(DATASET EXTRACT)
---------------
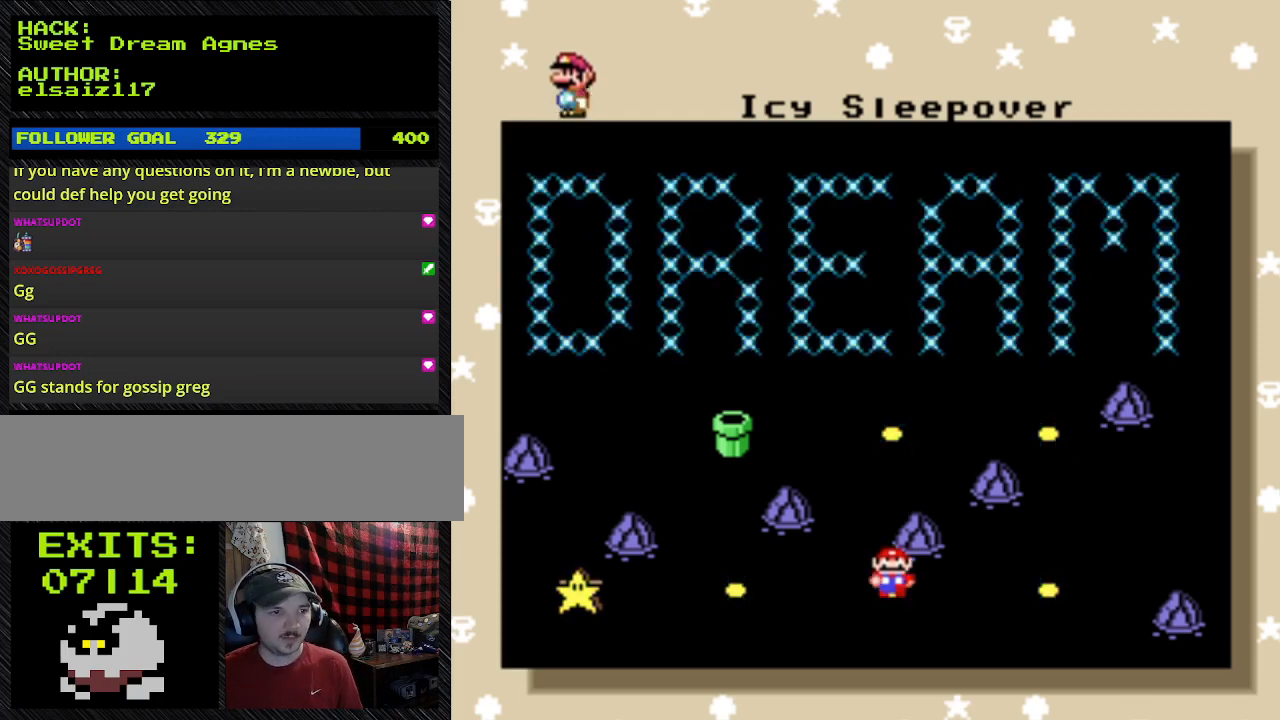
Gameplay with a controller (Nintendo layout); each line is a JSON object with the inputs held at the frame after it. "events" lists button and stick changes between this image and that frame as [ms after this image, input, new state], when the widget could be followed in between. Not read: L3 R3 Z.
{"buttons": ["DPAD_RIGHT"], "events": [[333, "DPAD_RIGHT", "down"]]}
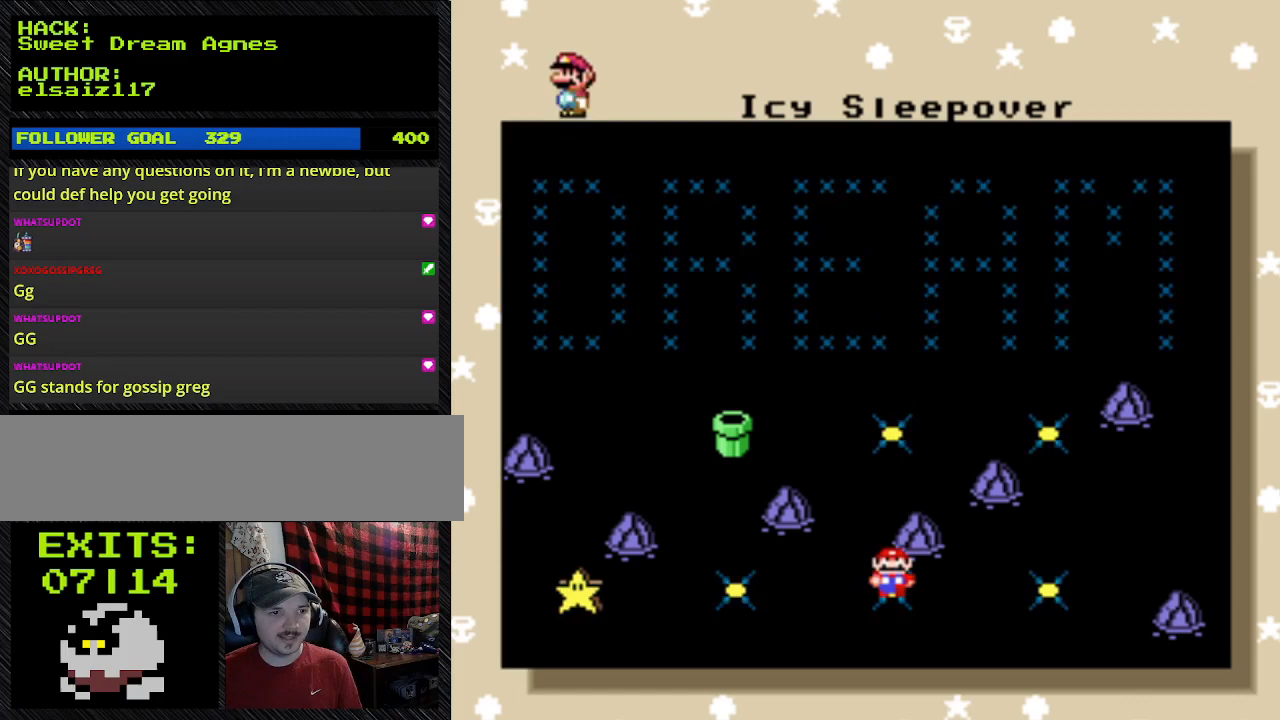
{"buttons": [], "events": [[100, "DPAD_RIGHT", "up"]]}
---------------
(YOUR ASSIGNMENT) Transcribe the listing word for word, but keep its pictures out of the copy.

(WRITTEN RESPONSE)
Gameplay with a controller (Nintendo layout); each line is a JSON object with the inputs held at the frame after it. "events" lists button and stick changes between this image and that frame as [ms after this image, input, new state], when the widget could be followed in between. Not read: L3 R3 Z.
{"buttons": ["DPAD_RIGHT"], "events": [[333, "DPAD_RIGHT", "down"]]}
{"buttons": [], "events": [[100, "DPAD_RIGHT", "up"]]}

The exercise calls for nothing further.